Public power? Survival communism? Sign me up.
Kali Akuno co-founded Cooperation Jackson as a bottom-up community led movement dedicated to economic democracy and Black self-determination. In a 2019 interview with Jacobin, he outlined two overarching strategies for community action in light of the climate crisis:
Organizing is the answer. We have to organize a strong independent base to advance the transition program we need, be it the Green New Deal or anything similar. Without that this epic issue will be held hostage to forces seeking to maintain the capitalist system as is, whether it be the Democratic or Republican variety of this worldview and its articulated interests. And we have to build this base to advance two strategies at once.
One, we have to organize a mass base within the working class, particularly around the job-focused side of the just transition framework. We have to articulate a program that concretely addresses the class’s immediate and medium-term need for jobs and stable income around the expansion of existing “green” industries and the development of new ones, like digital fabrication or what we call community production, that will enable a comprehensive energy and consumption transition. This will have to be a social movement first and foremost, which understands electoral politics as a tactic and not an end unto itself.

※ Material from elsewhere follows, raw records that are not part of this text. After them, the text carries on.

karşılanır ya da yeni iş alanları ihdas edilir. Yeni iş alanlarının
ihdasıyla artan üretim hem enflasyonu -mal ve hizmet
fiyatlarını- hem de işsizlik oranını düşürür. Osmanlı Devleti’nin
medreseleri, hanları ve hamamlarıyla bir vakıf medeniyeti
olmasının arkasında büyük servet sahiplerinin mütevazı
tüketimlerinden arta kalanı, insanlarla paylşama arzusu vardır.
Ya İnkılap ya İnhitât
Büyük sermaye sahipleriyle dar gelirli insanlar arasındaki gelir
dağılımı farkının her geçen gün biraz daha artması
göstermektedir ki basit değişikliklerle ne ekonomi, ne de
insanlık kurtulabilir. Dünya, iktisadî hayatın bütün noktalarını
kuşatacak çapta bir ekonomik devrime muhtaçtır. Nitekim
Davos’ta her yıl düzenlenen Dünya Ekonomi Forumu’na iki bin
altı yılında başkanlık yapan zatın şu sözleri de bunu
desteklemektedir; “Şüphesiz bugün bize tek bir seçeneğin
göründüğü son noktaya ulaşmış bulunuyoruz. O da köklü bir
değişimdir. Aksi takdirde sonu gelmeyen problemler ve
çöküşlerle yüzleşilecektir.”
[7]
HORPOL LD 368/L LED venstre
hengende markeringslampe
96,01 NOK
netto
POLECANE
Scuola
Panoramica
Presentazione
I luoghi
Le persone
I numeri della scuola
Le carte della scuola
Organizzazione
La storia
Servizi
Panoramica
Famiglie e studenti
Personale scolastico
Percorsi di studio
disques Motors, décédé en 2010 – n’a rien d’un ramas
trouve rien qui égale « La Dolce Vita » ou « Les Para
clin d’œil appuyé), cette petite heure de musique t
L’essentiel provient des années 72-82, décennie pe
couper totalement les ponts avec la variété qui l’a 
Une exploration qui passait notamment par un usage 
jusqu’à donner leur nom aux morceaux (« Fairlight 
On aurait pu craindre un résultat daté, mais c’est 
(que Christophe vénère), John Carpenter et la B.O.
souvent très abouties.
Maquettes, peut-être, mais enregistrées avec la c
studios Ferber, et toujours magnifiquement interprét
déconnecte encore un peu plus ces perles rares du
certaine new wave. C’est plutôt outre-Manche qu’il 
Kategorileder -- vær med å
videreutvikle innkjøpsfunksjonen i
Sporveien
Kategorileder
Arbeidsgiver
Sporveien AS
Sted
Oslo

The second strategy calls for mass civil disobedience, as we witnessed at Standing Rock. We have to recognize that the neoliberal and reactionary forces at the heart of the Democratic Party are only part of the problem. The main enemy is and will be the petrochemical transnationals. We have to weaken their ability to extract, and this entails stopping new exploration and production initiatives. This is critical because it will weaken their power, particularly their financial power, which is at the heart of their lobbying power. If we can break that, we won’t have to worry about the centrists, as you put it.
The Free Market is not going to save us. The State is still largely shambolic. It really is eco-socialism or death.
Cooperation Jackson’s initiatives shine a light on an alternative. We need to embrace a solidarity economy. One driven by a network of cooperatives and worker-owned, democratically self-managed enterprises.
This is the work. Time to roll up sleeves and get to it.